**Check your understanding:**
1. Answer these questions using the passage on Grace Hopper Superchip programming models.
(a) Which directives make up the second pillar, Incremental Portable Optimization?
(b) Which two NVIDIA technologies provide the hardware-accelerated memory coherency that this technology relies on?
(c) In traditional PCIe-connected x86+Hopper systems without ATS, what kind of page tables do the CPU and the GPU have?
2. Duplicate the passage on Grace Hopper Superchip programming models from "Diagram shows that, on" up to and including "the access faults.".

The three pillars of the NVIDIA Grace Hopper Superchip programming models are built on top of accelerated libraries, frameworks, and SDKs. The first pillar is Accelerated Standard Languages and includes programming languages like ISO C++, ISO Fortran, and Python. The second pillar is Incremental Portable Optimization and includes OpenMP and OpenACC directives. Finally, maximum performance can be obtained by specializing applications for the CUDA platform using CUDA C++ or CUDA Fortran.
Figure 3. NVIDIA Grace Hopper Superchip programming models

NVIDIA is a member of the ISO C++ and ISO Fortran programming-language communities, which have enabled ISO C++ and ISO Fortran standard-compliant applications to run on both NVIDIA CPUs and NVIDIA GPUs without any language extensions. For more information about running ISO-conforming applications on GPUs, see Multi-GPU Programming with Standard Parallel C++ and Using Fortran Standard Parallel Programming For GPU Acceleration.

This technology relies heavily on the hardware-accelerated memory coherency provided by NVIDIA NVLink-C2C and NVIDIA Unified Virtual Memory. As shown in Figure 4, in traditional PCIe-connected x86+Hopper systems without ATS, the CPU and the GPU have independent per-process page tables, and system-allocated memory is not directly accessible from the GPU. When a program allocates memory with the system allocator but the page entry is not available in the GPU’s page table, then accessing the memory from a GPU thread fails.

Diagram shows that, on noncoherent platforms with disjoint page tables, when CPU or GPU threads attempt to access a page that is not available in their own separate page tables, the access faults.

**Data shown:**
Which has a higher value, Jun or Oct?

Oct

**Answers below:**
1.
(a) OpenMP and OpenACC directives.
(b) NVIDIA NVLink-C2C and NVIDIA Unified Virtual Memory.
(c) Independent per-process page tables.

2.
Diagram shows that, on noncoherent platforms with disjoint page tables, when CPU or GPU threads attempt to access a page that is not available in their own separate page tables, the access faults.